Israel Securities Regulator Sets Terms for Tel Aviv PSPCs
The Israel Securities Authority (ISA) on Sunday outlined the conditions under which Special Purpose Acquisition Companies (SPAC) can be established in Israel, which was not possible until now due to obstacles regulatory. The terms are meant to protect investors, the ISA said.
The ISA set the rules after being approached by a number of companies interested in publishing a prospectus for setting up PSPC on the Tel Aviv Stock Exchange.
PSPCs, also known as âblank checkâ companies, are a form of shell company created by an entrepreneur, called a sponsor, for the specific purpose of raising funds through an initial public offering of shares to acquire or merge with another company – this one with operations – which is seeking to go public via a reverse merger.
SPACS, which took off last year in the United States and around the world, has provided private companies with a popular and alternative way to go public.
The Tel Aviv Stock Exchange does not currently allow PSPCs because its regulations, decades ago, state that companies can only issue shares on the stock exchange if they have an operational history of a period of one year, or if they raise more than 200 million NIS ($ 61 million).
Receive Start-Up Israel‘s Daily Start-Up by Email and Never Miss Our Best Stories Free Sign Up
“The terms and principles formulated by the Authority aim to create an equivalence of interests between the entrepreneur and the investors, to strengthen the mechanisms of protection of the investing public”, declared Anat Guetta, the president of the ISA, in a statement.
Among the stated conditions: The ISA will allow promoters to raise a minimum of 400 million shekels ($ 123 million) through an offering of shares only or of shares and options on shares; the entrepreneur who creates the SPAC will have to invest at least 40 million shekels in the company; and at least 70% of investments in PSPC must come from institutional investors. SPACS will have a period of up to two years to merge with a target company, and funds raised so far will be held and invested by an external trustee.

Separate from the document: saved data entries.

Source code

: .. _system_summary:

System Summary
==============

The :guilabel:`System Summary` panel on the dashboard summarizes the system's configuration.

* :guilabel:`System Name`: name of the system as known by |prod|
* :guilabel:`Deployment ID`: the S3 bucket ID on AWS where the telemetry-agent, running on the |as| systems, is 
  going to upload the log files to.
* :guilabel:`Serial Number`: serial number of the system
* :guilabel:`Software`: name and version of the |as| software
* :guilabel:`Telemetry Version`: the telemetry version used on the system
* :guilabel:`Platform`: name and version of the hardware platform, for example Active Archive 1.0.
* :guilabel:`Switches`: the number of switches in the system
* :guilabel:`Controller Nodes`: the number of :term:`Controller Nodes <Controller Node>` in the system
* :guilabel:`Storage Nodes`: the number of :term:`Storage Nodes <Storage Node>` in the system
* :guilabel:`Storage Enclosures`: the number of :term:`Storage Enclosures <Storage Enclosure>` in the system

A general meeting will have to approve the mergers and the shareholders who oppose the merger will get their funds back. The ISA also set limits on the benefits to the contractor (or the sponsor of the PSPC) and the length of time they must maintain their participation in the merged operation.
The authority is currently in talks with the Tel Aviv Stock Exchange to update its regulations, the statement said.
âInvesting in a PSPC carries significant risks for the investment community. In particular, a decision to invest in a company of this type is largely based on the reputation and ability of entrepreneurs to locate a potential investment in a target company and execute a transaction to merge its activities into a PSPC â, said declared the ISA in the statement.
Information about the activity in which the money will be invested does not actually exist at the time of issuance and, therefore, it will be difficult for the investor to make an informed investment decision, the statement said.
The authority said it had taken a close look at the matter over the past year, including regulations governing other financial markets.
The authority will continue to monitor developments on the ground and update investor protection mechanisms as needed, “anywhere and anytime,” Guetta added.